Le tribunal écarte l’argument et la demande d’annulation de la notification de mars 2023 et des décisions subséquentes.
**********
Il résulte de ces éléments de fait que M.[P] n’est pas fondé à alléguer la nullité de la procédure d’enquête jusqu’aux décisions de la CAF ni prétendre avoir été de bonne foi pour demander à être déchargé du remboursement des allocations et prestations familiales.
Le tribunal dit que la CAF était fondée à lui notifier un indu d’allocations et de prestations familiales, avec demande de remboursement, pour la période allant du 1er janvier 2021 au 31 décembre 2022.
II- Concernant la pénalité administrative
M.[P] soutient les arguments suivants :
=> il n’a jamais eu l’intention de frauder ;
=> la CAF a persisté à lui verser des prestations alors qu’il l’avait informée de sa situation personnelle et professionnelle ;
=> il n’a jamais été informé de la base de calcul et de la base de liquidation de son allocation par la CAF ;
=> la CAF n’a pas tenu à jour ses droits et a manqué à son devoir d’information ;
=> sa bonne foi est présumée (article 2274 du code civil) et la CAF n’a pas rapporté la preuve d’une fraude ou d’une fausse déclaration ;
La CAF conteste chacun de ces arguments.
Le tribunal a déjà écarté les arguments tirés du défaut d’information des droits de M.[P] par la CAF et de l’impossibilité dans laquelle il se serait trouvé d’ignorer ses obligations pour bénéficier des allocations et prestations familiales.
Il ne rapporte pas la preuve qu’il aurait informé la CAF de son changement de situation (notamment le changement d’adresse, fût-elle provisoire, de sa famille, épouse et enfants)
La communication par M.[P], devant la commission de recours amiable, de documents très douteux voire falsifiés concernant la situation de ses enfants au regard de leur situation scolaire a été décrite ci-dessus et écartée par le tribunal : le tribunal a constaté que ces documents n’étaient plus ni invoqués ni communiqués par son avocat devant le tribunal.
Leur caractère plus que douteux permet d’exclure toute bonne foi de M.[P] et de retenir son intention de frauder la CAF, en toute connaissance de cause, pour continuer à percevoir des allocations auxquelles il ne pouvait plus prétendre.
La fraude était bien constituée depuis le 1er janvier 2021.
La décision de lui infliger une pénalité pour fraude était parfaitement justifiée.
Le tribunal rejette la demande d’annulation de la pénalité pour fraude.

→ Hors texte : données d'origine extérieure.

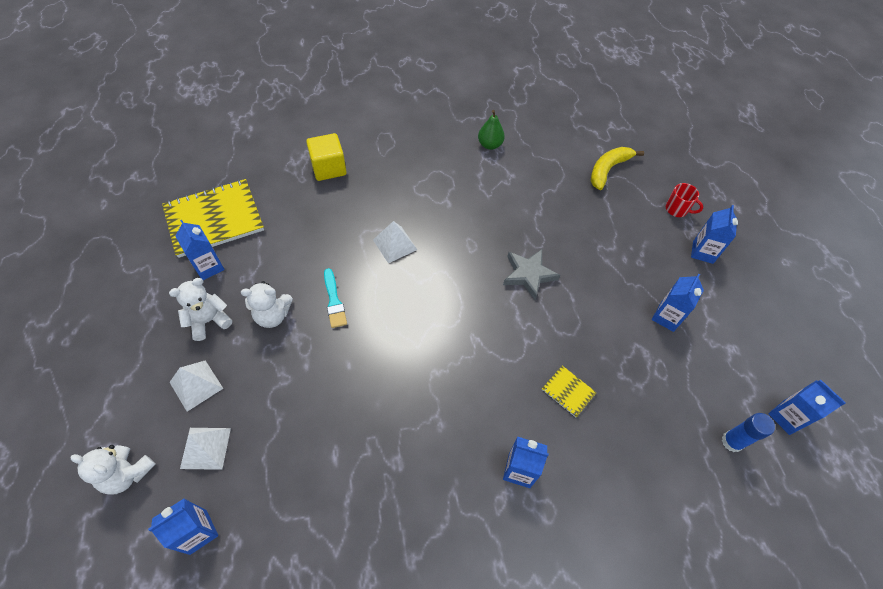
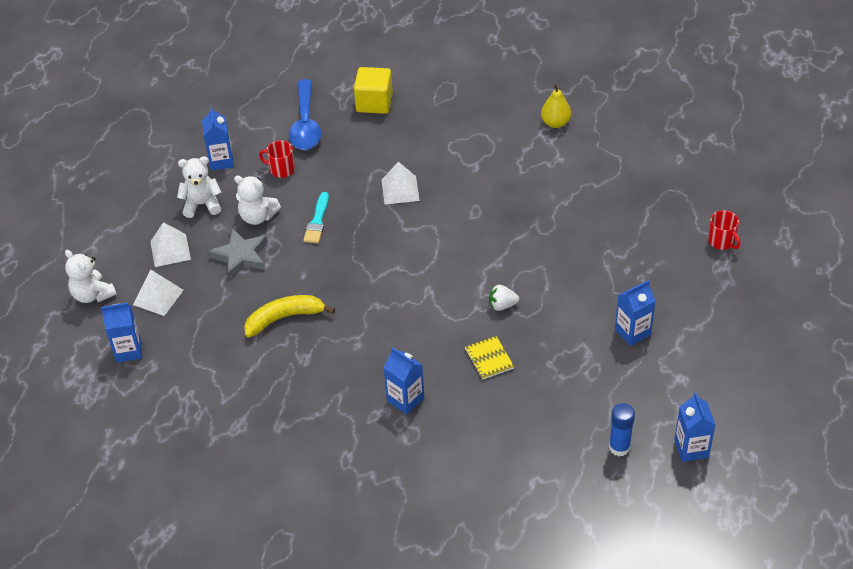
camera: 30 degrees right, 10 degrees down
(214, 219) = (244, 121): yellow notebook -> none
(273, 258) = (281, 169): none -> red mug
(275, 206) = (305, 124): none -> blue spoon
(490, 145) = (555, 123): green pear -> yellow pear
(529, 274) = (516, 254): grey star -> grey star (241, 256)
(547, 330) = (502, 305): none -> white strawberry
(608, 170) = (671, 182): yellow banana -> yellow banana (284, 318)
(702, 252) = (719, 288): blue carton -> none

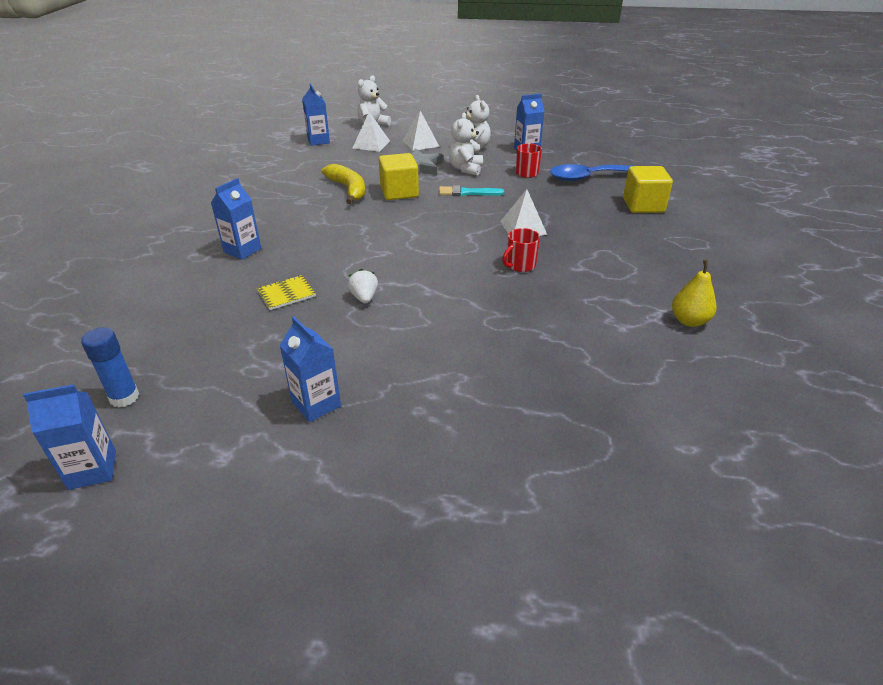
camera: 80 degrees right, 10 degrees down
(303, 275) = (399, 192): none -> yellow cube
(722, 241) = (511, 507): red mug -> red mug (520, 265)

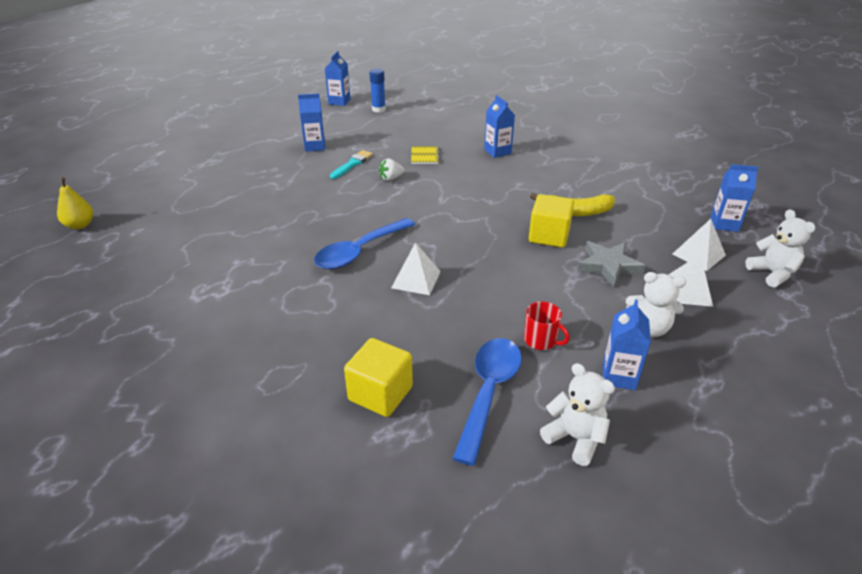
camera: 120 degrees right, 0 degrees up
(364, 298) = (391, 178): white strawberry -> white strawberry turned 135 degrees clockwise
(465, 169) = (582, 297): white teddy bear -> white teddy bear (575, 438)
(467, 193) = (517, 275): turquoise brush -> turquoise brush (352, 164)
(520, 265) = (359, 251): red mug -> blue spoon
(689, 321) = (200, 296): yellow pear -> yellow pear (80, 225)

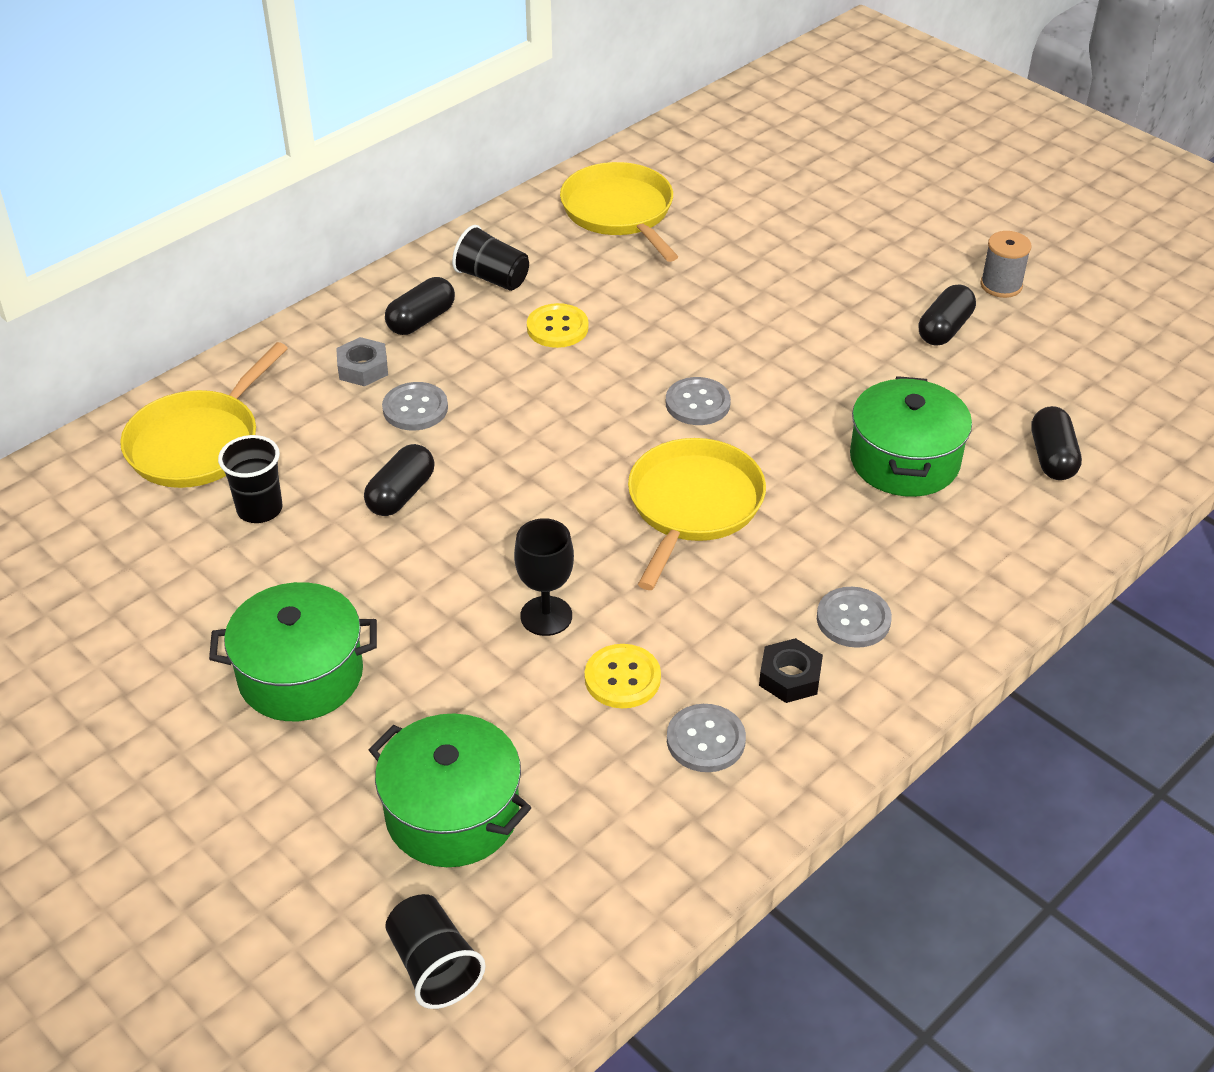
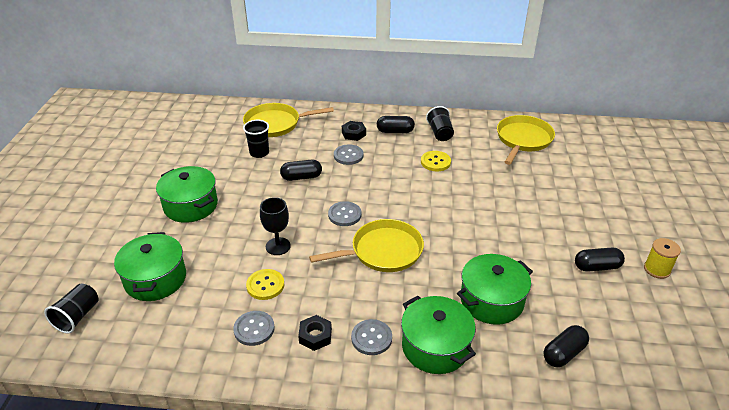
camera: 50 degrees right, 5 degrees down
(363, 368) = (353, 134): grey nut -> black nut
(697, 403) = (443, 220): grey button -> grey button (344, 215)
(930, 565) = (435, 346): none -> green pot
(1001, 285) = (657, 269): grey spool -> yellow spool

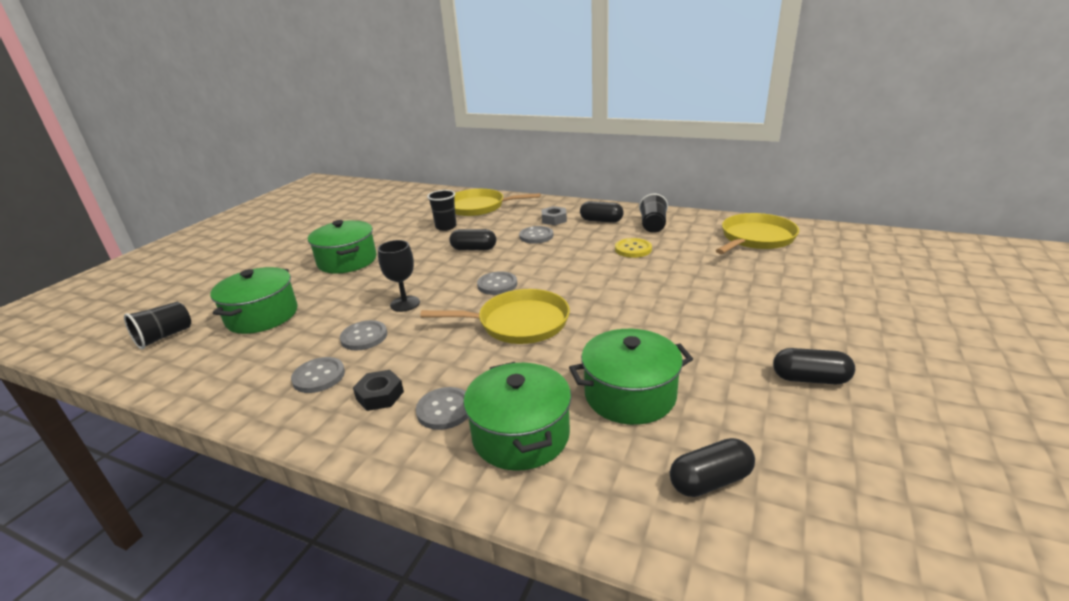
camera: 20 degrees right, 10 degrees down
(265, 285) = (364, 337): yellow button -> grey button
(353, 134) = (554, 219): black nut -> grey nut
(657, 269) = (913, 396): yellow spool -> none

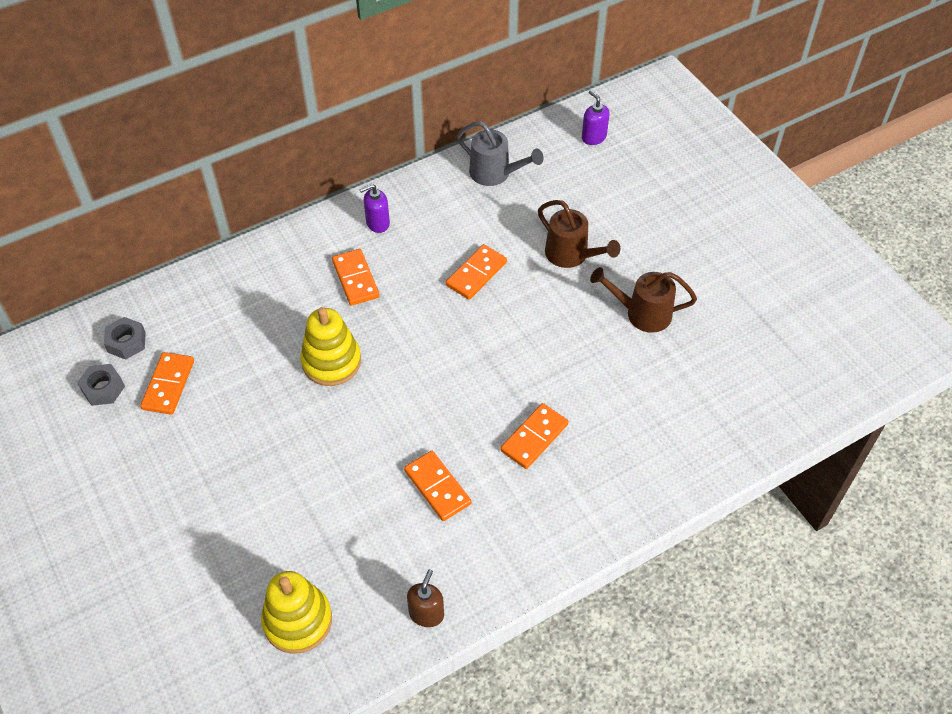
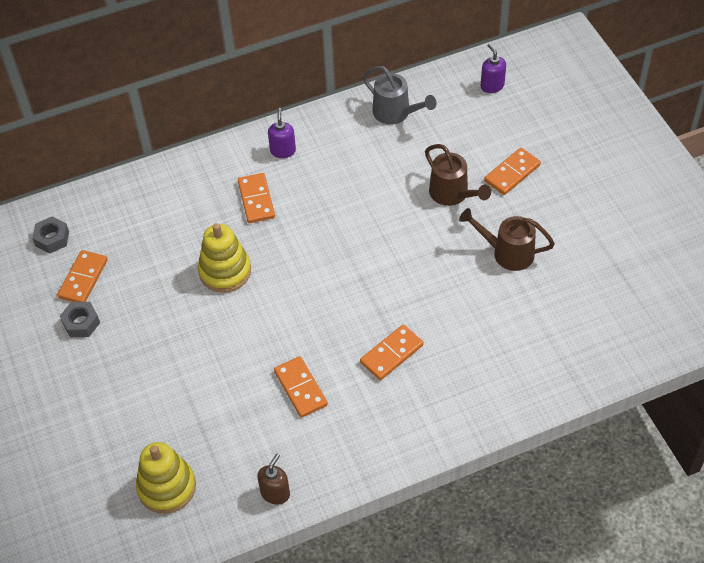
camera: 10 degrees right, 0 degrees up
(103, 389) = (28, 277): grey nut -> grey nut (81, 323)
(377, 223) = (283, 151): purple soap dispenser -> purple soap dispenser turned 105 degrees clockwise
(476, 274) = (364, 204): orange domino -> orange domino (512, 173)

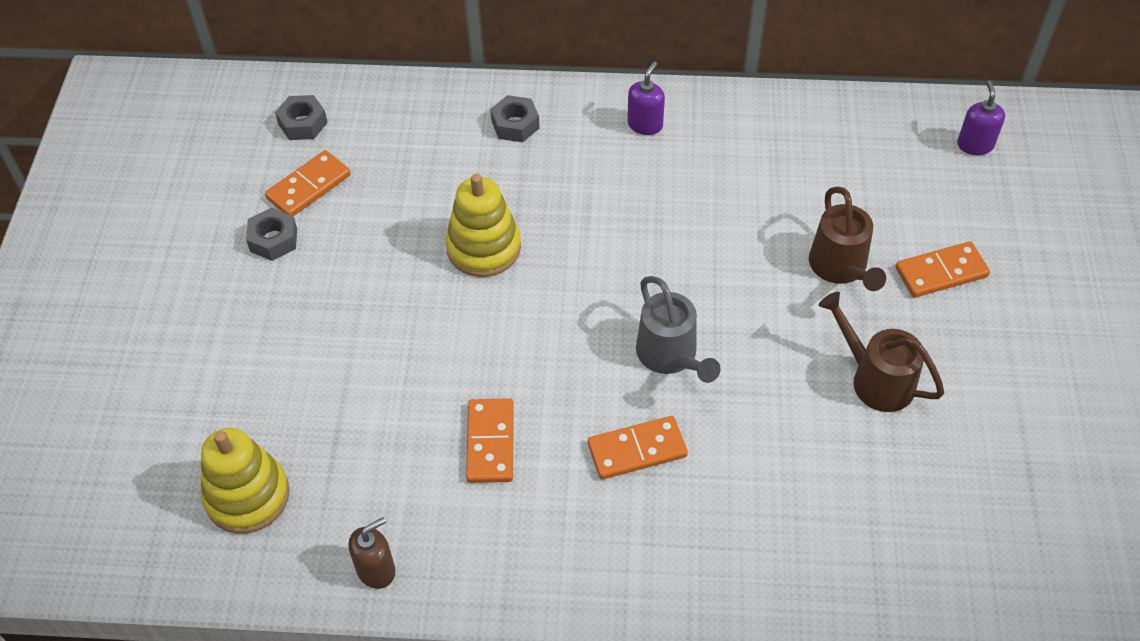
camera: 25 degrees right, 0 degrees up
(198, 183) = (515, 125): none -> grey nut
(256, 200) = (575, 173): orange domino -> none
(396, 113) = (821, 132): grey watering can -> grey watering can (671, 356)

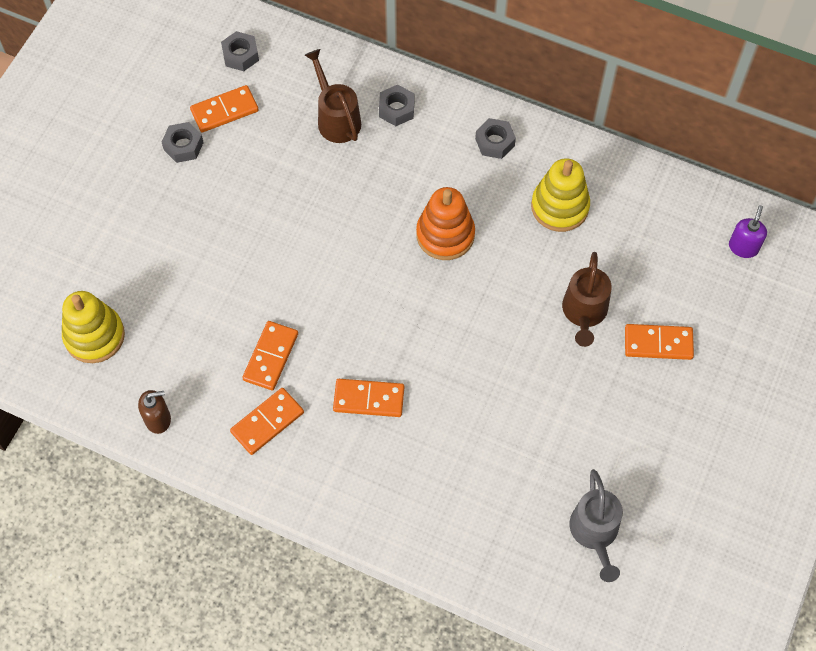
camera: 20 degrees right, 10 degrees up
(483, 248) = (329, 204): yellow stacking toy -> yellow stacking toy (560, 207)
(522, 523) = (267, 422): none -> orange domino
(637, 237) = (445, 235): none -> orange stacking toy
(645, 124) = (494, 142): purple soap dispenser -> grey nut
(671, 356) = (425, 338): grey watering can -> grey watering can (595, 534)
(875, 379) = (564, 408): brown watering can -> brown watering can (336, 118)

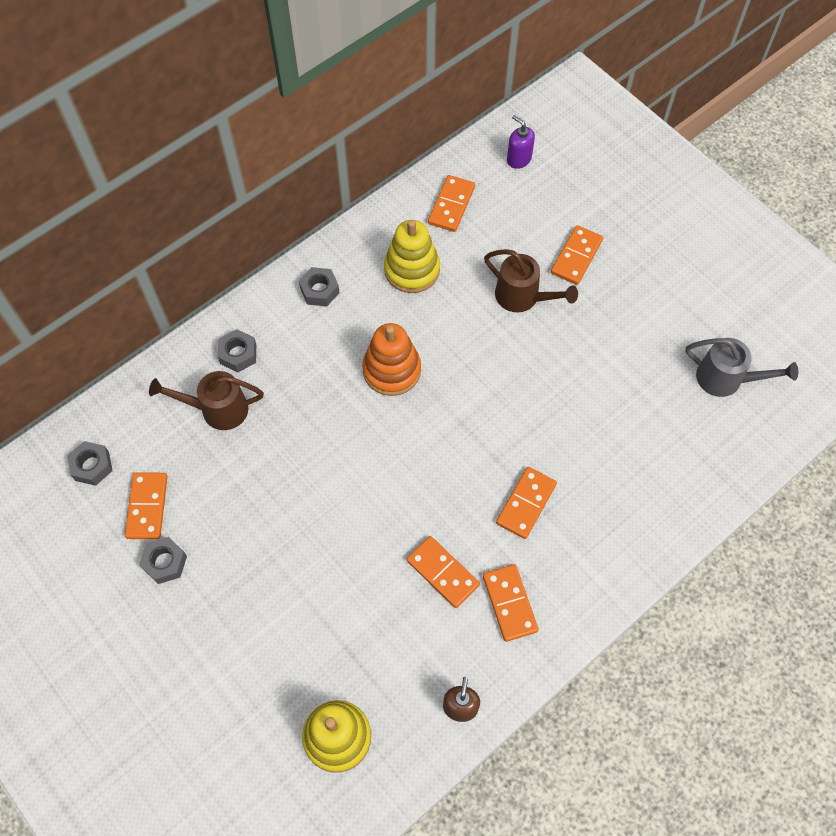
camera: 65 degrees left, 0 degrees up
(651, 210) = (451, 205): none -> orange domino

III- Concernant la demande de délais de paiement
Le tribunal n’a pas compétence pour faire droit à cette demande dont l’examen n’appartient qu’au directeur de l’organisme social.
PAR CES MOTIFS
Le tribunal statuant par jugement contradictoire et en premier ressort,
Ordonne la jonction des procédures RG 23/00903 et 24/00331 sous le numéro 23/00903,
Déboute M.[P] de ses demandes (forme et fond) relatives aux procédures d’enquête et à la notification d’indus avec demande de restitution des prestations indues d’allocations familiales (AF), d’AEEH (ou AES) et d’allocations de rentrée scolaire (ARS) de la période allant du 1er janvier 2021 au 31 décembre 2022,
Le déboute de ses contestations (forme et fond) de la pénalité pour fraude décernée le 6 septembre 2023, d’un montant de 3500 euros,
Valide l’ensemble de la procédure de la CAF (indus de la compétence du tribunal judiciaire et pénalité administrative), et déclare fondées ses demandes,
Condamne M.[P] à rembourser à la CAF la somme de 16823,43 euros au titre de l’indu,
Le condamne à payer à la CAF la somme de 3500 euros au titre de la pénalité administrative,
Déclare irrecevable la demande de délais de paiement,
Condamne M.[P] aux dépens (article 696 du code de procédure civile).
Le présent jugement a été signé par Madame DELORD, Présidente, et par Madame VINCENT VIRY, greffière.